Public trust in NZ’s judicial system declines

A recent survey has uncovered some unsettling trends with regards to judges and the courts and how both are perceived by the general public.

Public trust in NZ’s judicial system declines
Only 35% of New Zealanders have complete or lots of trust in judges and the courts, according to a new report which highlights some key trends in the way the judicial system is viewed by the public.
 
The survey, Who Do We Trust, was conducted by Colmar Brunton and published by Victoria University’s Institute for Governance and Policy Studies (IGPS). When asked for their feelings on judges and the courts, the poll’s 1,000 respondents answered as follows:
 
  • Complete trust (7%)
  • Lots of trust (28%)
  • Some trust (48%)
  • Little trust (14%)
  • No trust (3%)
 
Over the past three years, the level of trust in the judicial system had dropped by 17%, the survey found.

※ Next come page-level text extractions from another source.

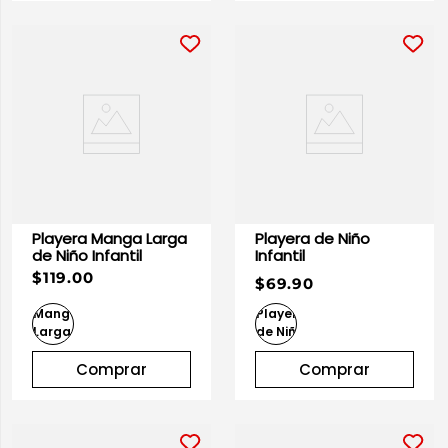
Playera Manga Larga
Playera de Niño
de Niño Infantil
Infantil
$119.00
$69.90
Comprar
Comprar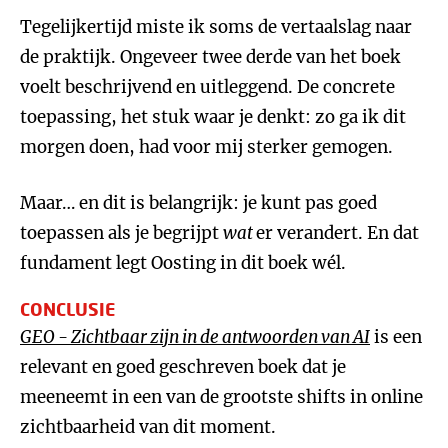
Tegelijkertijd miste ik soms de vertaalslag naar
de praktijk. Ongeveer twee derde van het boek
voelt beschrijvend en uitleggend. De concrete
toepassing, het stuk waar je denkt: zo ga ik dit
morgen doen, had voor mij sterker gemogen.
Maar… en dit is belangrijk: je kunt pas goed
toepassen als je begrijpt
wat
er verandert. En dat
fundament legt Oosting in dit boek wél.
CONCLUSIE
GEO - Zichtbaar zijn in de antwoorden van AI
is een
relevant en goed geschreven boek dat je
meeneemt in een van de grootste shifts in online
zichtbaarheid van dit moment.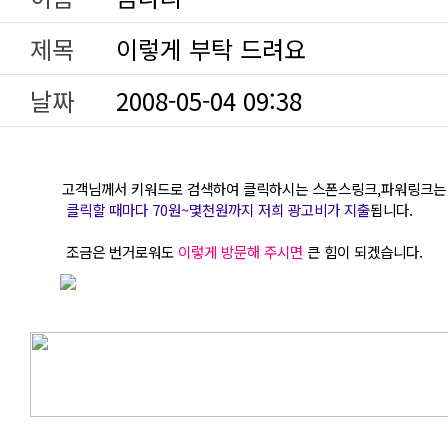
제목
이렇게 부탁 드려요
날짜
2008-05-04 09:38
고객님께서 키워드로 검색하여 클릭하시는 스폰스링크,파워링크는
클릭할 때마다 70원~몇천원까지 저희 광고비가 지출
됩니다.
조금은 번거로워도
이렇게 방문해 주시면
큰 힘이 되겠습니다.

In fact, 27% of respondents said that their levels of trust in judges and the courts had fallen while only 10% said their levels had risen.
 
Other trends appeared when the data was broken down across various demographics.
 
“In terms of judges and the courts, the main differentiating factor is household income,” Dr Michael Macaulay, director of the IGPS and associate professor of public management, told NZ Lawyer. “Those from lower income households have less trust than those from higher income households.”
 
When broken down across household income, the relationship with trust became obvious:
 
  • $30,000 or less (27% trust completely or a lot)
  • $30,001 to $70,000 (27% trust completely or a lot)
  • $70,001 to $100,000 (38% trust completely or a lot)
  • $100,000 or more (49% trust completely or a lot)
 
There is also a clear trend when looking at age groups, Macaulay added.
 
“Interestingly, younger people seem to have higher levels of trust,” he said. “Forty-five per cent of 18 to 29 year olds trust the judicial system completely or a lot, compared to 31% of those aged 30 or more.”